Aujourd’hui, j’ai choisi de braquer mon projecteur sur Sabine Hibou, une enfant de Bertry, née en 1850. Fille aînée de Théophile Hibou, tisseur originaire de Reumont, et de la bertrésienne Anne Euphrasie Haimel, Sabine grandit dans un foyer modeste où le fil du coton se mêlait à un trame de misère.

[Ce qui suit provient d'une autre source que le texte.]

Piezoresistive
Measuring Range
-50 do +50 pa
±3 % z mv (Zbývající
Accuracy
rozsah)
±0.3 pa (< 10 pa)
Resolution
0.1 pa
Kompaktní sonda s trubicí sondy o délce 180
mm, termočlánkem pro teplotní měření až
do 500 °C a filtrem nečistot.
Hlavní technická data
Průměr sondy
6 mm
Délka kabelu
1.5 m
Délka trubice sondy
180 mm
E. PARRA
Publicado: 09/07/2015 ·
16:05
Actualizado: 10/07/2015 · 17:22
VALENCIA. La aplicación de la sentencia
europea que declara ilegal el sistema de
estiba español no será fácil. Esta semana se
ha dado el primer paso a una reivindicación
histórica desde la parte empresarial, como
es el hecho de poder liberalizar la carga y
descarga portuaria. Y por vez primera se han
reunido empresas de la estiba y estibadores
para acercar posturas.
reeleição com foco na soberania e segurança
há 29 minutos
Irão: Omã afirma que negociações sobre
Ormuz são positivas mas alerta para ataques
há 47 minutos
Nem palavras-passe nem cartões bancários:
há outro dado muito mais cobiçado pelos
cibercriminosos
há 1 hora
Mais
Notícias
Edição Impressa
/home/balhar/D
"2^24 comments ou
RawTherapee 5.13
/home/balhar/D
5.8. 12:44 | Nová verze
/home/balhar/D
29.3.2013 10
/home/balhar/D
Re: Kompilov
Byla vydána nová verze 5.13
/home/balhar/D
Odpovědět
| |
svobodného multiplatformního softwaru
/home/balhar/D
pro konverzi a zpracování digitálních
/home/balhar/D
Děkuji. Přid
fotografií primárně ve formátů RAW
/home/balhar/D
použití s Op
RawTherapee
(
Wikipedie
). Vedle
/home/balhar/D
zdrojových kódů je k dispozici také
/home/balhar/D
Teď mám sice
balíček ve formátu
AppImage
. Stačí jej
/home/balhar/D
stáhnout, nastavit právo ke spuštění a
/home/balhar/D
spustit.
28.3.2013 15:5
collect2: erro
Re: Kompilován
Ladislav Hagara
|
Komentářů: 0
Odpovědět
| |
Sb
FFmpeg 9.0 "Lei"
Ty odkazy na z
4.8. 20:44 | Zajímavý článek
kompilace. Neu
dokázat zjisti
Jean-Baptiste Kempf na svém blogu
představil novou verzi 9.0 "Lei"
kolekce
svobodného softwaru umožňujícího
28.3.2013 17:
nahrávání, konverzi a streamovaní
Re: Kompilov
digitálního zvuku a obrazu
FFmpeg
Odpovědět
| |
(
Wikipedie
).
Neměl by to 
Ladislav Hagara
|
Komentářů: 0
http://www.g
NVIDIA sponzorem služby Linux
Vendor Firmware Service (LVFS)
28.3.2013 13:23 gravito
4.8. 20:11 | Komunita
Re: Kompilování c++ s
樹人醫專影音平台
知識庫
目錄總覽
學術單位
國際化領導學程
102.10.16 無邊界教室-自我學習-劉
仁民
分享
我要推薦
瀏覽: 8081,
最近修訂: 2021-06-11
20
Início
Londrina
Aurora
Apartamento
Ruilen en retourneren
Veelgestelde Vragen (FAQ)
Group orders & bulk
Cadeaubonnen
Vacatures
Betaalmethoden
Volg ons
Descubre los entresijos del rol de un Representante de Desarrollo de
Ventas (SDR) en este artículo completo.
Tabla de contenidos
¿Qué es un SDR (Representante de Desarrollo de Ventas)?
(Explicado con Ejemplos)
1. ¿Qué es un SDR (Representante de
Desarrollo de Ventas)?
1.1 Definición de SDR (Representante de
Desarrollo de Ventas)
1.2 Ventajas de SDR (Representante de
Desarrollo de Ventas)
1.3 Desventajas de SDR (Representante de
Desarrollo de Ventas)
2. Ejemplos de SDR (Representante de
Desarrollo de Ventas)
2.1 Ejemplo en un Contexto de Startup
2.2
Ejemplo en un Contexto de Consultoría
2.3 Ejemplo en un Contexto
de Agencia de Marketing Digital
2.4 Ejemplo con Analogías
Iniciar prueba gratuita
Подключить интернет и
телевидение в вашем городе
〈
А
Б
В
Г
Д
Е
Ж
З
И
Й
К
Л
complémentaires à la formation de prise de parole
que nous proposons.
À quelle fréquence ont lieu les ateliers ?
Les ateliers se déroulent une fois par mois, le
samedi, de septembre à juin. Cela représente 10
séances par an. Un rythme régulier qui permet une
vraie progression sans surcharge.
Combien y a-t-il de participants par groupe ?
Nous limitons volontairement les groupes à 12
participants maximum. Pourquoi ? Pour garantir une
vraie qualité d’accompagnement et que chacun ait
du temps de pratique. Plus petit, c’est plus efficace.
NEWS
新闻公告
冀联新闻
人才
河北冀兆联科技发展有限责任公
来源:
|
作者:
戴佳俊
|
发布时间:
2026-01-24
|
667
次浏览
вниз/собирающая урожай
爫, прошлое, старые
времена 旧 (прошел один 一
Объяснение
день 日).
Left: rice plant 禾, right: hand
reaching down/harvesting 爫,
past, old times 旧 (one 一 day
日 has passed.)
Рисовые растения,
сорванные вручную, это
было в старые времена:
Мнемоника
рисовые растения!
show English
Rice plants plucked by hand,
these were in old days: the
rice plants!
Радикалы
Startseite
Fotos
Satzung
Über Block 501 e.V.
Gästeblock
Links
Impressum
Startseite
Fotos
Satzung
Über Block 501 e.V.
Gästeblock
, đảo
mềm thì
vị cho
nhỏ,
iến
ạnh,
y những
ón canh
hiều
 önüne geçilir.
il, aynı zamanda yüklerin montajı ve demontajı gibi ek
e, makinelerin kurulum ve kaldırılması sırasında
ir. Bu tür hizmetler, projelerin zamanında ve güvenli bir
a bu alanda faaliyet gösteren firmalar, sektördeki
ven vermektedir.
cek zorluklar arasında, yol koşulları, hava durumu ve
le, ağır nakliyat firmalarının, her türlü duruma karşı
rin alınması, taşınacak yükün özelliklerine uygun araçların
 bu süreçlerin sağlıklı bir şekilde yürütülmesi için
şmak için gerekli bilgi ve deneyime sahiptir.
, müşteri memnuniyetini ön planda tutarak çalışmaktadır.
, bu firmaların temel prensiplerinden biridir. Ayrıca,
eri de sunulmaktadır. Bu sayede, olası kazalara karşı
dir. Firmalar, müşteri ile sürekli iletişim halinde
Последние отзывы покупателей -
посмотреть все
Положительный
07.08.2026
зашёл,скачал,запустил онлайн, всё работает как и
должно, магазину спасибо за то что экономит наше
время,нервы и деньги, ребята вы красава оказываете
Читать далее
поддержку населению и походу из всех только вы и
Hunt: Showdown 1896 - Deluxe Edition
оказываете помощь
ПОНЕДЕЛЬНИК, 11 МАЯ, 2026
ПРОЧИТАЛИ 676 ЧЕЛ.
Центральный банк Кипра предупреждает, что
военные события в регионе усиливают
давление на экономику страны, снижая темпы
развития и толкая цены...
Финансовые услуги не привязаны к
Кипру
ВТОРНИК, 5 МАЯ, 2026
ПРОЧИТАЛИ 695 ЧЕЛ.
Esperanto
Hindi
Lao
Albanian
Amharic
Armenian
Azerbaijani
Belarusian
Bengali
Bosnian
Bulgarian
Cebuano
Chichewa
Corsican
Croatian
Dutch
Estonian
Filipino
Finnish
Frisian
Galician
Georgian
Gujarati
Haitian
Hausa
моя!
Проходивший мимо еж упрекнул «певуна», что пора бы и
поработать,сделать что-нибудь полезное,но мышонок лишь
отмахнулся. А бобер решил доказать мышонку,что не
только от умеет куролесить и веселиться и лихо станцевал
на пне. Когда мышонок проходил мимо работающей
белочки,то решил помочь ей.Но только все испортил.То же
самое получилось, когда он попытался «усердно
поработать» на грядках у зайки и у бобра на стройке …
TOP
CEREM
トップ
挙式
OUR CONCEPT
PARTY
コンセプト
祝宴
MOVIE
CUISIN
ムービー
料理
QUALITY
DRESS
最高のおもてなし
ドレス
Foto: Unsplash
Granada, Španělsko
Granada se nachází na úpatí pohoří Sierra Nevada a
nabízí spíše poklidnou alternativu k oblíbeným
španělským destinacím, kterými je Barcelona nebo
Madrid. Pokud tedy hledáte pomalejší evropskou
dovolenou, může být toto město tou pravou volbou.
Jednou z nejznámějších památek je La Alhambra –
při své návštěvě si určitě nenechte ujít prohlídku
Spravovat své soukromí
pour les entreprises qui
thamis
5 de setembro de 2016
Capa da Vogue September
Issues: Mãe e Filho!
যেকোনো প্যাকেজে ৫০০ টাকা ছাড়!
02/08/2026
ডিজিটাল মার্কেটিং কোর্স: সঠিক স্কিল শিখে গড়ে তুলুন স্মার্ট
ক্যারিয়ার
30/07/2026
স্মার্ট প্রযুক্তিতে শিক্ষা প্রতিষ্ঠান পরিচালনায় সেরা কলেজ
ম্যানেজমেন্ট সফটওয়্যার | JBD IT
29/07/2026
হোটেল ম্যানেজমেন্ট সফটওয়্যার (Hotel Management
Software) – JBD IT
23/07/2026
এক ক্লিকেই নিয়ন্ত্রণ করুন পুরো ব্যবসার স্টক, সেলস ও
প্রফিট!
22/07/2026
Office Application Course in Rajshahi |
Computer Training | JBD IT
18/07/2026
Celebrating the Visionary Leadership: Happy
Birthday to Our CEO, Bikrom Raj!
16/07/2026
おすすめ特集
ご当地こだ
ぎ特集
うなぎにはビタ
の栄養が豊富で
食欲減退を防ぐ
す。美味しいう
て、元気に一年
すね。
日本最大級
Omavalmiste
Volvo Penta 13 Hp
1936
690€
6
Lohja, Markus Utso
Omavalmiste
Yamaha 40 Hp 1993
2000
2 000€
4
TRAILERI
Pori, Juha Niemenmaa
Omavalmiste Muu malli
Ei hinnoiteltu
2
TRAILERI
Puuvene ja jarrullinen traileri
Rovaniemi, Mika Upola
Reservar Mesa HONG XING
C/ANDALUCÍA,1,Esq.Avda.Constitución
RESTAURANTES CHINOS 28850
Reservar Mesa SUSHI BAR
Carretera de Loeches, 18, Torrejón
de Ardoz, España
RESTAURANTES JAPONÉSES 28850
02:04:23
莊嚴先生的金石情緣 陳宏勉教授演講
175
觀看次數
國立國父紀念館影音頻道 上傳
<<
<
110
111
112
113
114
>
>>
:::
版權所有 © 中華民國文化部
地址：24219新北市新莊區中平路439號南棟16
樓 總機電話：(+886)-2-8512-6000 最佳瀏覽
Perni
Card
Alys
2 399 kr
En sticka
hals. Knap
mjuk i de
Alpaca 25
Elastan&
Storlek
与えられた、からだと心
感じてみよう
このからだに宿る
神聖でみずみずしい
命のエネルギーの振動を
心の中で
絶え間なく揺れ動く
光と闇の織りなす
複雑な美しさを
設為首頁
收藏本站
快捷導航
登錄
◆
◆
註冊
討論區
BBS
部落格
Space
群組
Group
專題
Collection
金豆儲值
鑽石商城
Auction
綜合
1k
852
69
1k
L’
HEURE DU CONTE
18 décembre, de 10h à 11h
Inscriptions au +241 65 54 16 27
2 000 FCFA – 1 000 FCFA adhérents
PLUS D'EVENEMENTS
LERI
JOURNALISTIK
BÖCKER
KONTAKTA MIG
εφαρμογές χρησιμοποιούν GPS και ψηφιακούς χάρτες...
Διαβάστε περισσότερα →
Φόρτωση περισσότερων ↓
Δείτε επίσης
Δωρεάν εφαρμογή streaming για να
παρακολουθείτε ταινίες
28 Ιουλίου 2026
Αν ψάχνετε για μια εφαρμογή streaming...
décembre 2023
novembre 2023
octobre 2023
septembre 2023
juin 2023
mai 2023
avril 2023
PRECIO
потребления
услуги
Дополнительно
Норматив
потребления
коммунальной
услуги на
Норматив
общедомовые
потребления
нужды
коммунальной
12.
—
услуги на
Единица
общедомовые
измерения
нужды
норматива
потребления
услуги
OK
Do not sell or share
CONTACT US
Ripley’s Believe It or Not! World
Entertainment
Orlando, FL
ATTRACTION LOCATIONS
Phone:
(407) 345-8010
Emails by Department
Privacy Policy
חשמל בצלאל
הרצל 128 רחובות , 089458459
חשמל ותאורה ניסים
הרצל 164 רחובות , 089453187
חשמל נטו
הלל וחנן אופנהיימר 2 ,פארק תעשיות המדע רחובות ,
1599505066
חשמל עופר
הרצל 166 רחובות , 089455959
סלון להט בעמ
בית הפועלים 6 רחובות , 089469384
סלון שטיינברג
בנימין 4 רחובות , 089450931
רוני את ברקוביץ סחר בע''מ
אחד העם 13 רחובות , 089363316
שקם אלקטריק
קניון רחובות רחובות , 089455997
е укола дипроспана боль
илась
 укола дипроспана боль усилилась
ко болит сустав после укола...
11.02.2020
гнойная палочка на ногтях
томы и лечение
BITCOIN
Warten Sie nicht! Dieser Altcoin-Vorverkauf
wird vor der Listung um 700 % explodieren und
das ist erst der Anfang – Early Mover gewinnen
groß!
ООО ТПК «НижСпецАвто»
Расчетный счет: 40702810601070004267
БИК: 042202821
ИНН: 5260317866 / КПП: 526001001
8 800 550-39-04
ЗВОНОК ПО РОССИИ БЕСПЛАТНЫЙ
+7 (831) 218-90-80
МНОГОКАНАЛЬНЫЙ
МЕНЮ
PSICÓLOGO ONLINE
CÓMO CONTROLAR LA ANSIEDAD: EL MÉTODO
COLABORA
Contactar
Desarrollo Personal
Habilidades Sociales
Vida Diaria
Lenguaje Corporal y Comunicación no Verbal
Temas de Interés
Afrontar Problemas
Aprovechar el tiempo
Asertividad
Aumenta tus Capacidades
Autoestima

Son enfance fut marquée par la mort. Entre 1852 et 1857, quatre petits êtres éphémères — Zoé, Clémence, Angélique et Théophile — vinrent au monde, pour repartir presque aussitôt, laissant autour de Sabine un vide que son jeune cœur ne pouvait certainement pas comprendre.. En 1858, une nouvelle Clémence vit le jour. Pour Sabine, qui avait alors huit ans, ce fut comme un rayon de lumière après tant d’ombres. Elle tenait enfin une petite sœur qui partagerait ses rires, ses jeux et, plus tard, son chemin de vie.
À 21 ans, Sabine épouse Henri Lamouret. Quelques années plus tard, la soif d’une vie meilleure pousse Sabine et Henri à quitter leur village natal. Avec Clémence et son époux, les deux couples prennent la route de Paris, comme tant d’autres à cette époque, espérant trouver dans la capitale de nouvelles promesses, peut-être un avenir plus doux.
Aujourd’hui, j’ai retrouvé la trace de son dernier jour : Sabine s’est éteinte le 8 janvier 1914 à Puteaux. Le couple avait au moins deux enfants, Jean-Baptiste et Henri Lamouret, les deux fils qui ont déclaré son décès… mais ceci est une autre histoire. Pour l’heure, je referme seulement le chapitre consacré à la rubrique #GeneaSaint de Sabine.
Plus d’un siècle a passé, cette évocation nous permet de la revoir un instant, fillette bertrésienne au sourire discret, que la vie a menée jusqu’à la Capitale, avant qu’elle ne retrouve doucement sa place dans la mémoire du village.